PAGE EXCERPT:
========================

B. National Union issued an excess policy to ICT, Policy No. 468-71-87, effective June 20, 2000 to June 20, 2001, which provides coverage in excess of the limits of the Primary Policy in the amount of $5 million, which policy is hereinafter referred to as the “First Level Excess Policy.”

 

C. Federal issued an excess policy to ICT, Policy No. 8179-69-21, effective June 20, 2000 to June 20, 2001, which provides coverage in excess of the limits of the Primary Policy and the First Level Excess Policy in the amount of $5 million, which policy is hereinafter referred to as the “Second Level Excess Policy.”

 

D. The Insureds claim that National Union received timely notice of claims made against ICT and the Individual Insureds asserted in a class action lawsuit filed by William Shingleton, as the representative plaintiff, in the Circuit Court of Berkeley County, West Virginia, at Docket No. 98-C-517, and captioned William Shingleton, et al. v. ICT Group, Inc., et al. (referred to herein as the “Shingleton Litigation”).

 

E. It is National Union’s position that it did not receive timely notice of the Shingleton Litigation, and it has raised certain coverage issues and defenses and has reserved all rights under the First Level Excess Policy with respect to claims asserted in the Shingleton Litigation.

 

F. After the Shingleton Litigation was filed, ICT and the Individual Insureds filed an action against Federal, National Union and Johnson, Kendall & Johnson, Inc. (“JKJ”) in the Circuit Court of Berkeley County, West Virginia, at Docket No. 03-C-387, and captioned ICT Group, Inc. et al. v. Federal Insurance Company, et al. (referred to herein as the “Coverage Litigation”).

========================

EXTRACTED RECORDS:

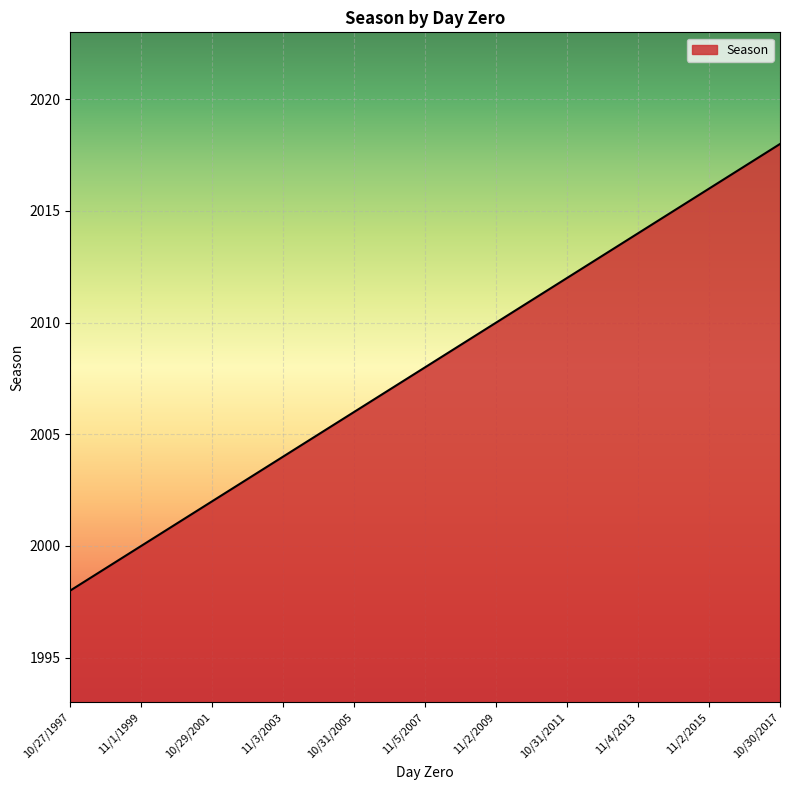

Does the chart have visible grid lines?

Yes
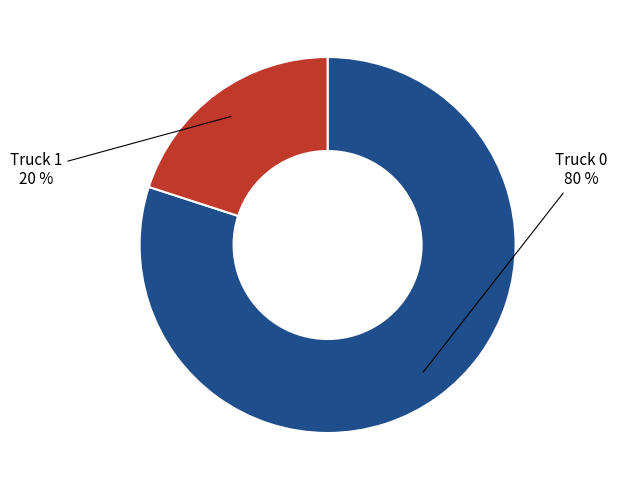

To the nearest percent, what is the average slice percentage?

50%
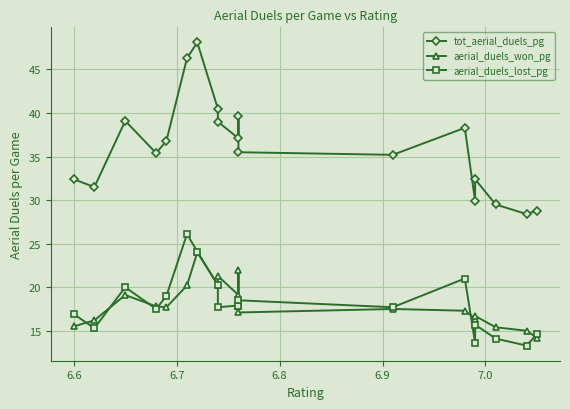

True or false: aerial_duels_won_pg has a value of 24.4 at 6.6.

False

========================

SET OF TASKS:
1. Answer these from the coverage excerpt:
(a) What is the policy number of the Second Level Excess Policy?
(b) In which court was the Shingleton Litigation filed?
(c) What docket number does the Coverage Litigation carry?
2. Rewrite everything from "E. It is National" down to "the Shingleton Litigation." in the coverage excerpt, swapping "timely notice" for "prompt notice".
3. Write the next part of the coverage excerpt, starting after its final sentence.

PER-TASK OUTPUTS:
1.
(a) 8179-69-21
(b) The Circuit Court of Berkeley County, West Virginia
(c) 03-C-387

2.
E. It is National Union’s position that it did not receive prompt notice of the Shingleton Litigation, and it has raised certain coverage issues and defenses and has reserved all rights under the First Level Excess Policy with respect to claims asserted in the Shingleton Litigation.

3.
G. In the Coverage Litigation, the Insureds have asserted, inter alia, coverage claims against National Union and Federal, and claims for professional negligence and breach of fiduciary duty against JKJ. National Union has answered the Insureds’ complaint and asserted affirmative defenses thereto.

 

H. In the Shingleton Litigation, the Insureds, through their respective counsel, have denied the plaintiffs allegations and have vigorously defended the Shingleton Litigation.

 

I. The Insureds have reached a settlement of the Shingleton Litigation with the plaintiffs in that litigation, and the court in that litigation has entered an order finally approving that settlement;

 

J. Under and pursuant to the terms of the settlement agreement whereby the Shingleton Litigation was settled, ICT has paid $14,750,000.00 (Fourteen Million Seven Hundred Fifty Thousand Dollars).

 

K. The Insureds have reached a settlement with Federal relating to the Insureds’ claims against Federal in the Coverage Litigation, and, by reason of that settlement, as well as Federal’s payment of defense costs incurred by the Insureds in the Shingleton Litigation, the limits of the Primary Policy are exhausted.

 

L. The Parties desire to compromise, settle and resolve all disputes, claims, counterclaims, actions, suits, demands, causes of action, debts, liabilities, agreements, contracts or promises between them in connection with the Shingleton Litigation, and/or asserted with respect to the Coverage Litigation and/or asserted with respect to the First Level Excess Policy relating in any way to the Shingleton Litigation or the Coverage Litigation.

 

NOW, THEREFORE, IN CONSIDERATION OF THE MUTUAL PROMISES AND COVENANTS CONTAINED HEREIN, THE PARTIES AGREE AS FOLLOWS:

 

I. Payments and Dismissals

 

A. By August 10, 2005, each of the Parties shall sign this Agreement and each Party shall provide the other Party with an executed original of this Agreement.

 

B. By August 15, 2005, the Insureds shall file appropriate papers in the Coverage Litigation seeking a stay of their claims against National Union in that litigation so that the parties may finalize their agreement to amicably resolve the litigation.

 

C. By August 15, 2005, National Union shall file appropriate papers with the Supreme Court of Appeals of West Virginia seeking a stay in regard to consideration of its Petition To Appeal so that the parties may finalize their agreement to amicably resolve the litigation.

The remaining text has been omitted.